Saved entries
________

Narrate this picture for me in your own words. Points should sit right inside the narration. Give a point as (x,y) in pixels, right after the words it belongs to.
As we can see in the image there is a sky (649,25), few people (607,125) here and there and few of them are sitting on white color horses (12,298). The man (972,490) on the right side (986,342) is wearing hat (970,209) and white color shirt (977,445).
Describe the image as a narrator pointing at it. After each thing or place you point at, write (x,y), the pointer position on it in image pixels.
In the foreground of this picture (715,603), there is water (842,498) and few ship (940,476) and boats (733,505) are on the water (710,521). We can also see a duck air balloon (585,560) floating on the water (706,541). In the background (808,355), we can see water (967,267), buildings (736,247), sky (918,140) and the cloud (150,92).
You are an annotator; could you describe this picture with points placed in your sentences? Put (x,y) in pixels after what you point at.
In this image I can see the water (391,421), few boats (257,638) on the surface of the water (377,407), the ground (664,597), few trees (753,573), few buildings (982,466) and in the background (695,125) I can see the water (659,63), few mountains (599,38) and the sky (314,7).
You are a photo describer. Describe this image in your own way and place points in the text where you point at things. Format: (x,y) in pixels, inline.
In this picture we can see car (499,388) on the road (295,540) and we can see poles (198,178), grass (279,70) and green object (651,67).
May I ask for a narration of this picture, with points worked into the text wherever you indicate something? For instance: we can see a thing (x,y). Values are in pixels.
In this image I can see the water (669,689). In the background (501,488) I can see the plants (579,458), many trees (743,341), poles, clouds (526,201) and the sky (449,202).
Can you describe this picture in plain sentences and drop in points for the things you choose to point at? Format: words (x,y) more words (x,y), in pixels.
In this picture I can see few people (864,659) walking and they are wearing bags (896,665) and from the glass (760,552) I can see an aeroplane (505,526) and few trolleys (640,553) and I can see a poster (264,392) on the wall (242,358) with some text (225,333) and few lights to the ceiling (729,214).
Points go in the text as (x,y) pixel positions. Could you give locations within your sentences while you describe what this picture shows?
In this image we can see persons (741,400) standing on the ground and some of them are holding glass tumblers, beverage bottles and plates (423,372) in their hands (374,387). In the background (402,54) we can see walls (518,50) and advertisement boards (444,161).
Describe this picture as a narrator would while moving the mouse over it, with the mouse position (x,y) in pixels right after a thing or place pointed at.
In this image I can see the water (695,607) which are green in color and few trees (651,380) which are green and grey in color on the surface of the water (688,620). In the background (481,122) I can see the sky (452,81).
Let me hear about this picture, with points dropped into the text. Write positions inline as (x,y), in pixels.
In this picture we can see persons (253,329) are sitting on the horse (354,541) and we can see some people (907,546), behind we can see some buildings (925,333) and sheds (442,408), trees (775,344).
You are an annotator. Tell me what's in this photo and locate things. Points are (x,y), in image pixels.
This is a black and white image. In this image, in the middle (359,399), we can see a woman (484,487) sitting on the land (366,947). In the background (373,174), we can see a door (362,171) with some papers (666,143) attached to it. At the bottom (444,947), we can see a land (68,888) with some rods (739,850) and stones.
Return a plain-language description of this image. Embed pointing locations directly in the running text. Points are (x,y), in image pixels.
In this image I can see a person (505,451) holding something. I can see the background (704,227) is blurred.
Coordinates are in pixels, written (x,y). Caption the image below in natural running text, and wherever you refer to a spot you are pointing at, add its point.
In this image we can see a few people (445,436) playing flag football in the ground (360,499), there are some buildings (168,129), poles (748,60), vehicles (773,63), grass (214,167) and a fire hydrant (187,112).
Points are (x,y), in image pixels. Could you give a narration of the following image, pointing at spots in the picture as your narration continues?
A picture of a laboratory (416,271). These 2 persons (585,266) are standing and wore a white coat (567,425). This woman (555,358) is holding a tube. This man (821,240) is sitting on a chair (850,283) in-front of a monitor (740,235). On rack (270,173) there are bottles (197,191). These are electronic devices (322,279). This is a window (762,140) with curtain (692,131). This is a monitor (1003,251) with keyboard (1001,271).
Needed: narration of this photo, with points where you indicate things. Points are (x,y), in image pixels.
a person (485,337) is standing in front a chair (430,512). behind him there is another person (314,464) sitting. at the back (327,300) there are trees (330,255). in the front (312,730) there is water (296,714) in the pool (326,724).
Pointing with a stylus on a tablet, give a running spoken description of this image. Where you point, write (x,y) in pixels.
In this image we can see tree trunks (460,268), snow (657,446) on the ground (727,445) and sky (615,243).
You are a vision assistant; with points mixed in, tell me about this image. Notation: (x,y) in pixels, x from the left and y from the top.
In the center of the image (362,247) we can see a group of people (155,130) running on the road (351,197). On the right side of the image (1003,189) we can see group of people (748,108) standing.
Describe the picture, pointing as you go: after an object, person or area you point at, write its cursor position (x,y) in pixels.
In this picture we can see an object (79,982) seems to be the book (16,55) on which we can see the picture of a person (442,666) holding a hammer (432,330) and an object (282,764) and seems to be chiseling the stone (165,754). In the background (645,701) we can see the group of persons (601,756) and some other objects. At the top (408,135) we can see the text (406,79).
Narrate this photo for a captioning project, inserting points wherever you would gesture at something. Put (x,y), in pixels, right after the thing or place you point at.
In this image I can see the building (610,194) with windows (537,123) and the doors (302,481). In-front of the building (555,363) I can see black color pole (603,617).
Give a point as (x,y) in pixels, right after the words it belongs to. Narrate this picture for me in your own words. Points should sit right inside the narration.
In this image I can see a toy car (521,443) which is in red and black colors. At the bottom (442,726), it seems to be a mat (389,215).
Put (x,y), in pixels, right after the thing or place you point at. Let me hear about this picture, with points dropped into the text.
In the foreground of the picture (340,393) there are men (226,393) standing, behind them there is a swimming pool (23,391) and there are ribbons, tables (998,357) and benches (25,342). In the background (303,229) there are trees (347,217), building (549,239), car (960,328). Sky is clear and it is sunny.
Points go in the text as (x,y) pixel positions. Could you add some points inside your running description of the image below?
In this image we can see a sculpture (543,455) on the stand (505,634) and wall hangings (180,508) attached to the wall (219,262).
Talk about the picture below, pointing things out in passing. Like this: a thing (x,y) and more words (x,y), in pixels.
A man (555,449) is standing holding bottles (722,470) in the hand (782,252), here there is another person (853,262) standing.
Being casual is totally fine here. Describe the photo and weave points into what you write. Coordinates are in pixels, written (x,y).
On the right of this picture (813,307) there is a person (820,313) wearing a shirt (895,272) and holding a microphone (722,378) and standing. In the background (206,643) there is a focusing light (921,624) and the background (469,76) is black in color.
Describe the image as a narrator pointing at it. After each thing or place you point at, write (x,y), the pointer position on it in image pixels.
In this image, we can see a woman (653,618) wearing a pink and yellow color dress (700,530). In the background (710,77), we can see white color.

________

- **What to do**
Take the entries and print them exactly. Keep every line.

- **Finished task**
Narrate this picture for me in your own words. Points should sit right inside the narration. Give a point as (x,y) in pixels, right after the words it belongs to.
As we can see in the image there is a sky (649,25), few people (607,125) here and there and few of them are sitting on white color horses (12,298). The man (972,490) on the right side (986,342) is wearing hat (970,209) and white color shirt (977,445).
Describe the image as a narrator pointing at it. After each thing or place you point at, write (x,y), the pointer position on it in image pixels.
In the foreground of this picture (715,603), there is water (842,498) and few ship (940,476) and boats (733,505) are on the water (710,521). We can also see a duck air balloon (585,560) floating on the water (706,541). In the background (808,355), we can see water (967,267), buildings (736,247), sky (918,140) and the cloud (150,92).
You are an annotator; could you describe this picture with points placed in your sentences? Put (x,y) in pixels after what you point at.
In this image I can see the water (391,421), few boats (257,638) on the surface of the water (377,407), the ground (664,597), few trees (753,573), few buildings (982,466) and in the background (695,125) I can see the water (659,63), few mountains (599,38) and the sky (314,7).
You are a photo describer. Describe this image in your own way and place points in the text where you point at things. Format: (x,y) in pixels, inline.
In this picture we can see car (499,388) on the road (295,540) and we can see poles (198,178), grass (279,70) and green object (651,67).
May I ask for a narration of this picture, with points worked into the text wherever you indicate something? For instance: we can see a thing (x,y). Values are in pixels.
In this image I can see the water (669,689). In the background (501,488) I can see the plants (579,458), many trees (743,341), poles, clouds (526,201) and the sky (449,202).
Can you describe this picture in plain sentences and drop in points for the things you choose to point at? Format: words (x,y) more words (x,y), in pixels.
In this picture I can see few people (864,659) walking and they are wearing bags (896,665) and from the glass (760,552) I can see an aeroplane (505,526) and few trolleys (640,553) and I can see a poster (264,392) on the wall (242,358) with some text (225,333) and few lights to the ceiling (729,214).
Points go in the text as (x,y) pixel positions. Could you give locations within your sentences while you describe what this picture shows?
In this image we can see persons (741,400) standing on the ground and some of them are holding glass tumblers, beverage bottles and plates (423,372) in their hands (374,387). In the background (402,54) we can see walls (518,50) and advertisement boards (444,161).
Describe this picture as a narrator would while moving the mouse over it, with the mouse position (x,y) in pixels right after a thing or place pointed at.
In this image I can see the water (695,607) which are green in color and few trees (651,380) which are green and grey in color on the surface of the water (688,620). In the background (481,122) I can see the sky (452,81).
Let me hear about this picture, with points dropped into the text. Write positions inline as (x,y), in pixels.
In this picture we can see persons (253,329) are sitting on the horse (354,541) and we can see some people (907,546), behind we can see some buildings (925,333) and sheds (442,408), trees (775,344).
You are an annotator. Tell me what's in this photo and locate things. Points are (x,y), in image pixels.
This is a black and white image. In this image, in the middle (359,399), we can see a woman (484,487) sitting on the land (366,947). In the background (373,174), we can see a door (362,171) with some papers (666,143) attached to it. At the bottom (444,947), we can see a land (68,888) with some rods (739,850) and stones.
Return a plain-language description of this image. Embed pointing locations directly in the running text. Points are (x,y), in image pixels.
In this image I can see a person (505,451) holding something. I can see the background (704,227) is blurred.
Coordinates are in pixels, written (x,y). Caption the image below in natural running text, and wherever you refer to a spot you are pointing at, add its point.
In this image we can see a few people (445,436) playing flag football in the ground (360,499), there are some buildings (168,129), poles (748,60), vehicles (773,63), grass (214,167) and a fire hydrant (187,112).
Points are (x,y), in image pixels. Could you give a narration of the following image, pointing at spots in the picture as your narration continues?
A picture of a laboratory (416,271). These 2 persons (585,266) are standing and wore a white coat (567,425). This woman (555,358) is holding a tube. This man (821,240) is sitting on a chair (850,283) in-front of a monitor (740,235). On rack (270,173) there are bottles (197,191). These are electronic devices (322,279). This is a window (762,140) with curtain (692,131). This is a monitor (1003,251) with keyboard (1001,271).
Needed: narration of this photo, with points where you indicate things. Points are (x,y), in image pixels.
a person (485,337) is standing in front a chair (430,512). behind him there is another person (314,464) sitting. at the back (327,300) there are trees (330,255). in the front (312,730) there is water (296,714) in the pool (326,724).
Pointing with a stylus on a tablet, give a running spoken description of this image. Where you point, write (x,y) in pixels.
In this image we can see tree trunks (460,268), snow (657,446) on the ground (727,445) and sky (615,243).
You are a vision assistant; with points mixed in, tell me about this image. Notation: (x,y) in pixels, x from the left and y from the top.
In the center of the image (362,247) we can see a group of people (155,130) running on the road (351,197). On the right side of the image (1003,189) we can see group of people (748,108) standing.
Describe the picture, pointing as you go: after an object, person or area you point at, write its cursor position (x,y) in pixels.
In this picture we can see an object (79,982) seems to be the book (16,55) on which we can see the picture of a person (442,666) holding a hammer (432,330) and an object (282,764) and seems to be chiseling the stone (165,754). In the background (645,701) we can see the group of persons (601,756) and some other objects. At the top (408,135) we can see the text (406,79).
Narrate this photo for a captioning project, inserting points wherever you would gesture at something. Put (x,y), in pixels, right after the thing or place you point at.
In this image I can see the building (610,194) with windows (537,123) and the doors (302,481). In-front of the building (555,363) I can see black color pole (603,617).
Give a point as (x,y) in pixels, right after the words it belongs to. Narrate this picture for me in your own words. Points should sit right inside the narration.
In this image I can see a toy car (521,443) which is in red and black colors. At the bottom (442,726), it seems to be a mat (389,215).
Put (x,y), in pixels, right after the thing or place you point at. Let me hear about this picture, with points dropped into the text.
In the foreground of the picture (340,393) there are men (226,393) standing, behind them there is a swimming pool (23,391) and there are ribbons, tables (998,357) and benches (25,342). In the background (303,229) there are trees (347,217), building (549,239), car (960,328). Sky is clear and it is sunny.
Points go in the text as (x,y) pixel positions. Could you add some points inside your running description of the image below?
In this image we can see a sculpture (543,455) on the stand (505,634) and wall hangings (180,508) attached to the wall (219,262).
Talk about the picture below, pointing things out in passing. Like this: a thing (x,y) and more words (x,y), in pixels.
A man (555,449) is standing holding bottles (722,470) in the hand (782,252), here there is another person (853,262) standing.
Being casual is totally fine here. Describe the photo and weave points into what you write. Coordinates are in pixels, written (x,y).
On the right of this picture (813,307) there is a person (820,313) wearing a shirt (895,272) and holding a microphone (722,378) and standing. In the background (206,643) there is a focusing light (921,624) and the background (469,76) is black in color.
Describe the image as a narrator pointing at it. After each thing or place you point at, write (x,y), the pointer position on it in image pixels.
In this image, we can see a woman (653,618) wearing a pink and yellow color dress (700,530). In the background (710,77), we can see white color.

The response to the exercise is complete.